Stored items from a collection
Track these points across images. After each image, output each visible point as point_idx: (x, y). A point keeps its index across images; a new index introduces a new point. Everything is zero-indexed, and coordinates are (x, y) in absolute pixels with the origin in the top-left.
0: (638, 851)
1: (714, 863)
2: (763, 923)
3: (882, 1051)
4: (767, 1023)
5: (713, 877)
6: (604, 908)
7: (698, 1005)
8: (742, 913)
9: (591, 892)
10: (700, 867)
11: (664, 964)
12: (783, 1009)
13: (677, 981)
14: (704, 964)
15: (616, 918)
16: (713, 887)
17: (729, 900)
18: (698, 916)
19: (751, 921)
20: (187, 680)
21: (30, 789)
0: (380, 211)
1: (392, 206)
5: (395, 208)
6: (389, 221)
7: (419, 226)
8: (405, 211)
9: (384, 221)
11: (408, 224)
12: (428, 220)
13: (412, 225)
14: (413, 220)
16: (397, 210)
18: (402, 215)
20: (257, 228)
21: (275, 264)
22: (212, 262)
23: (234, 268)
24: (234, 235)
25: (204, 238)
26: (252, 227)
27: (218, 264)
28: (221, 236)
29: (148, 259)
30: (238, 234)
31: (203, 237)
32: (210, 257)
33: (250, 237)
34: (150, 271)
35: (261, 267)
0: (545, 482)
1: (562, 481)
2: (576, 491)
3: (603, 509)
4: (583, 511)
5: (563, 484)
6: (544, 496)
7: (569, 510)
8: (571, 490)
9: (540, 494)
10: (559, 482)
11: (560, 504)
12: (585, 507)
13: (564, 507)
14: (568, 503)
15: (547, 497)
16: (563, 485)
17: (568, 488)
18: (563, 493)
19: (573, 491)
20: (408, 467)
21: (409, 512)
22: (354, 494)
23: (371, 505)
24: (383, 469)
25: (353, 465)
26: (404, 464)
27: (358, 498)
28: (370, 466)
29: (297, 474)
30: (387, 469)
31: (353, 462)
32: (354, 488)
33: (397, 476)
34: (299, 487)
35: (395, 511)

- **TASK DETAILS**: The records above should be repeated word for word.

- **FINISHED EXERCISE**:
Track these points across images. After each image, output each visible point as point_idx: (x, y). A point keeps its index across images; a new index introduces a new point. Everything is zero-indexed, and coordinates are (x, y) in absolute pixels with the origin in the top-left.
0: (638, 851)
1: (714, 863)
2: (763, 923)
3: (882, 1051)
4: (767, 1023)
5: (713, 877)
6: (604, 908)
7: (698, 1005)
8: (742, 913)
9: (591, 892)
10: (700, 867)
11: (664, 964)
12: (783, 1009)
13: (677, 981)
14: (704, 964)
15: (616, 918)
16: (713, 887)
17: (729, 900)
18: (698, 916)
19: (751, 921)
20: (187, 680)
21: (30, 789)
0: (380, 211)
1: (392, 206)
5: (395, 208)
6: (389, 221)
7: (419, 226)
8: (405, 211)
9: (384, 221)
11: (408, 224)
12: (428, 220)
13: (412, 225)
14: (413, 220)
16: (397, 210)
18: (402, 215)
20: (257, 228)
21: (275, 264)
22: (212, 262)
23: (234, 268)
24: (234, 235)
25: (204, 238)
26: (252, 227)
27: (218, 264)
28: (221, 236)
29: (148, 259)
30: (238, 234)
31: (203, 237)
32: (210, 257)
33: (250, 237)
34: (150, 271)
35: (261, 267)
0: (545, 482)
1: (562, 481)
2: (576, 491)
3: (603, 509)
4: (583, 511)
5: (563, 484)
6: (544, 496)
7: (569, 510)
8: (571, 490)
9: (540, 494)
10: (559, 482)
11: (560, 504)
12: (585, 507)
13: (564, 507)
14: (568, 503)
15: (547, 497)
16: (563, 485)
17: (568, 488)
18: (563, 493)
19: (573, 491)
20: (408, 467)
21: (409, 512)
22: (354, 494)
23: (371, 505)
24: (383, 469)
25: (353, 465)
26: (404, 464)
27: (358, 498)
28: (370, 466)
29: (297, 474)
30: (387, 469)
31: (353, 462)
32: (354, 488)
33: (397, 476)
34: (299, 487)
35: (395, 511)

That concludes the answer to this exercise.